─── Page text

From facial recognition to self-driving cars, Artificial Intelligence (AI) and machine learning (ML) have become commonplace for many industries in recent years. In parallel, the software development industry has undergone a transformation of its own.
As customers look to engage more through digital experiences, businesses have been forced to evolve faster than ever before. Enticing and delighting customers in every aspect of product delivery has become “business critical,” determining if the customer chooses, and continues, to do business with you over a competitor. Although the discipline of Quality Engineering has remained unchanged, every aspect of how quality is delivered has evolved. Businesses can no longer trade off quality vs. speed, as both quality and speed must be achieved for modern digital-first businesses.
Recently, two reports came out that speak directly to the intersection of these two trends and discuss how industry leaders are leveraging AI to modernize their approach to Quality Engineering in 2021 and beyond.
The first, from EMA (Enterprise Management Associates), is titled Disrupting the Economics of Software Testing Through AI. In this report, author Torsten Volk, Managing Research Director at EMA, discusses the reasons why traditional approaches to software quality cannot scale to meet the needs of modern software delivery. He highlights 5 key categories of AI and 6 critical pain points of test automation that AI addresses.

──────
─── Information provided

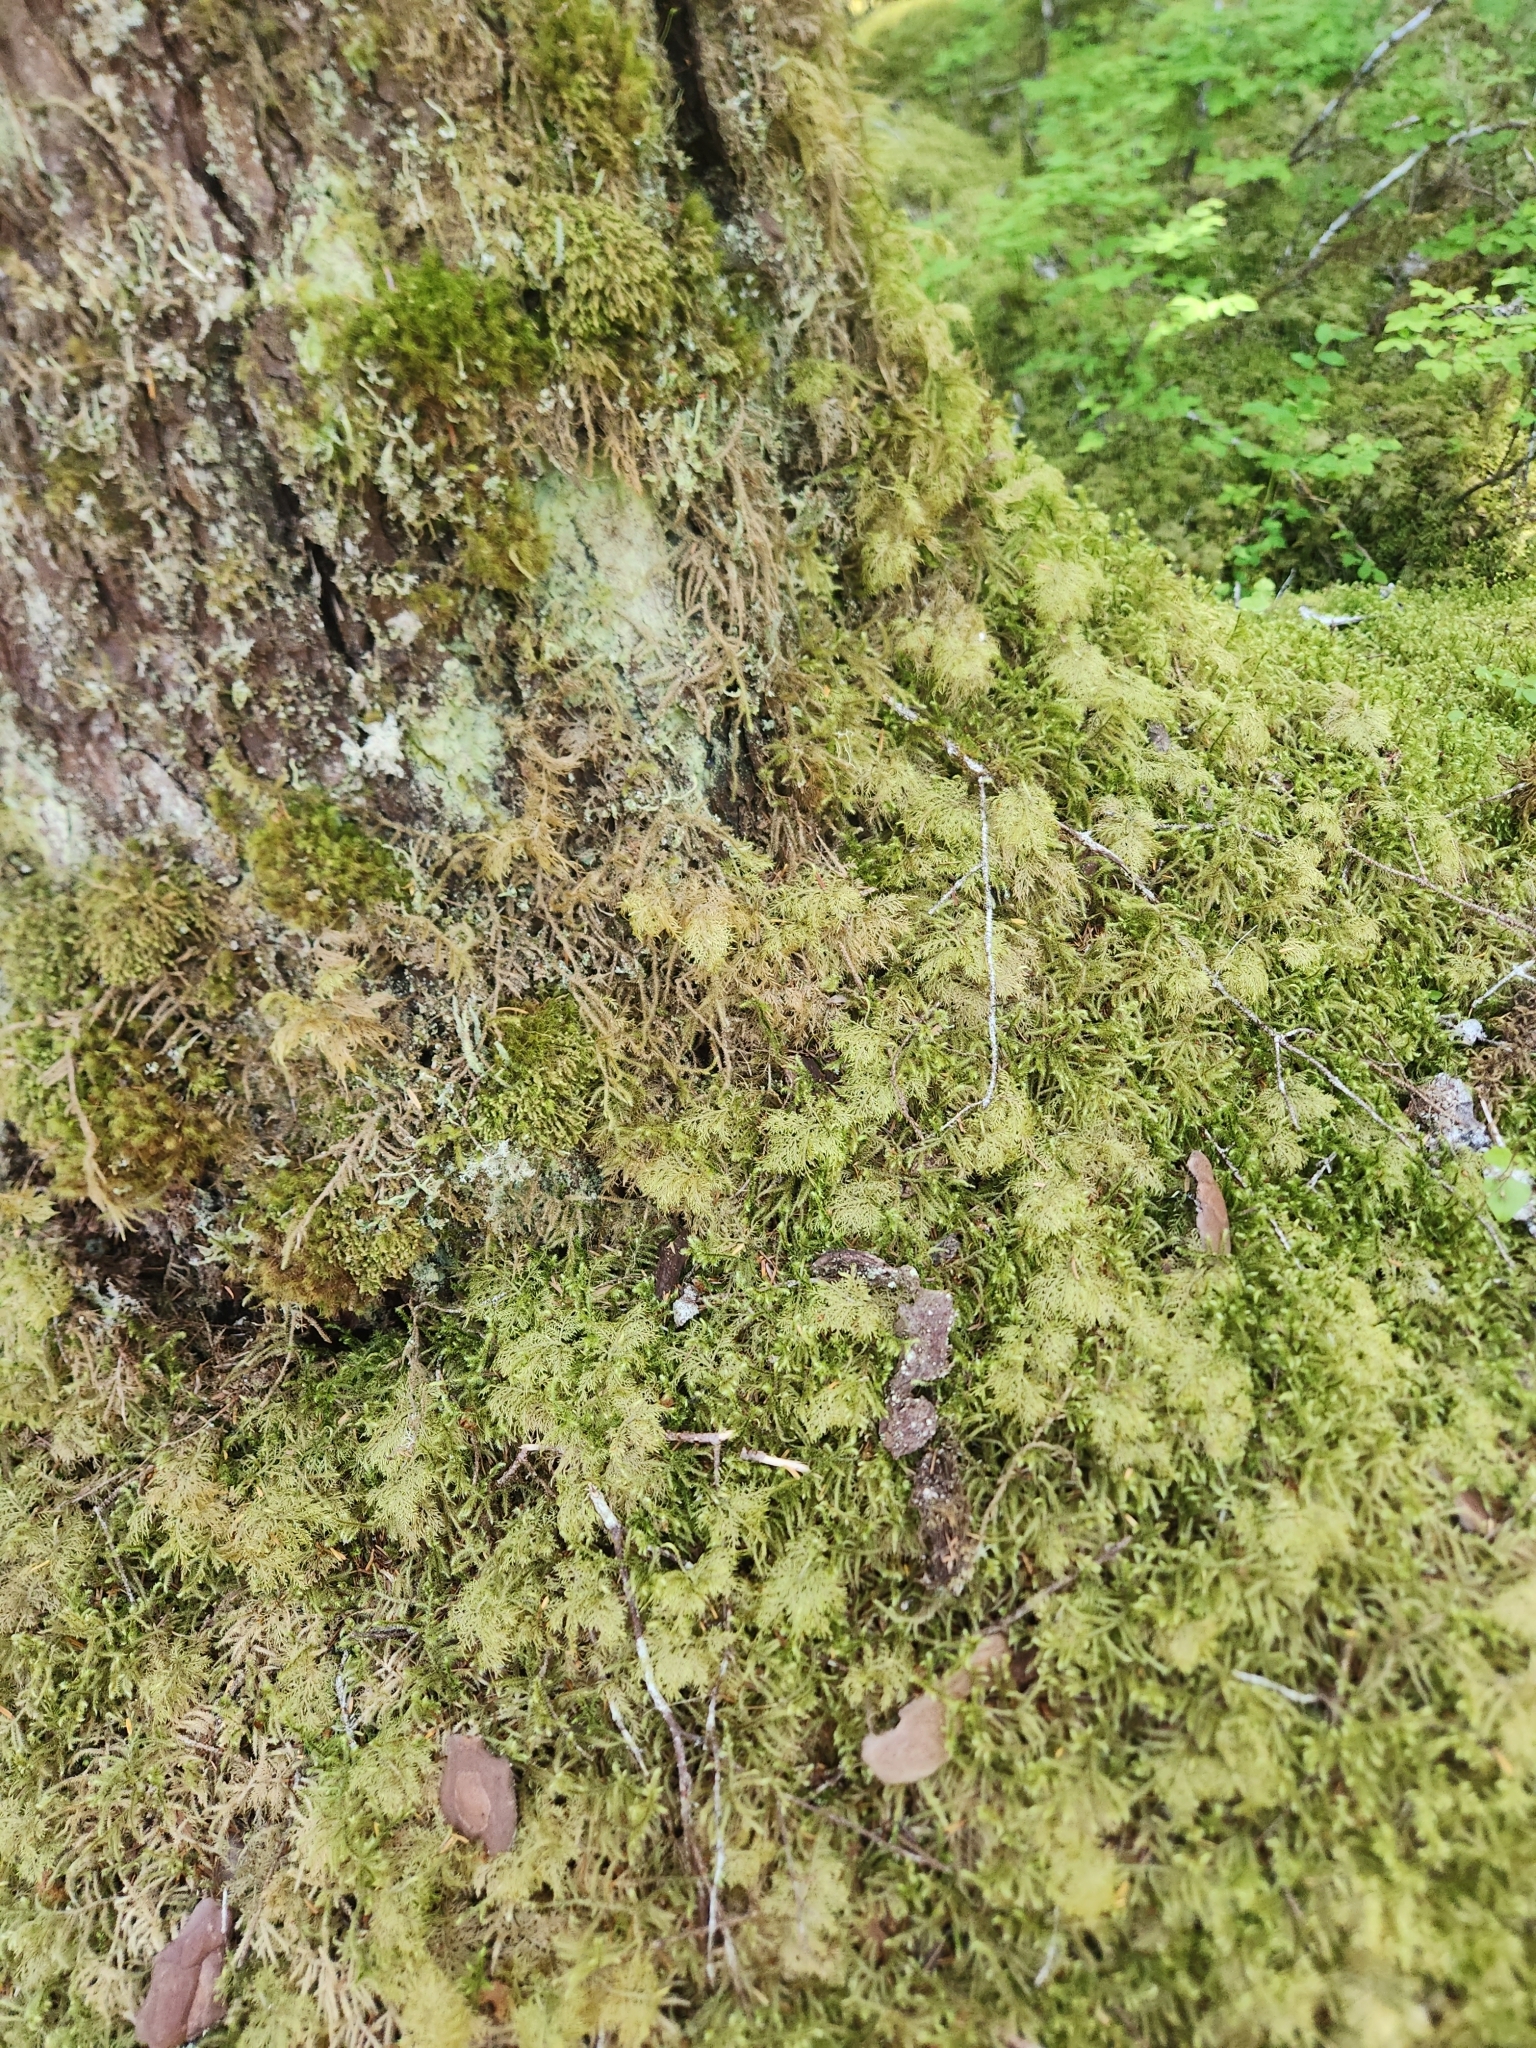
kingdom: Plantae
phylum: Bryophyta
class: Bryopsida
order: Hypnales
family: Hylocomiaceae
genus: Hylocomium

──────

__Instructions to follow__: From the article on AI in software quality engineering, return the passage starting at "From facial recognition" and ending at "of its own.".

__Complete answer__:
From facial recognition to self-driving cars, Artificial Intelligence (AI) and machine learning (ML) have become commonplace for many industries in recent years. In parallel, the software development industry has undergone a transformation of its own.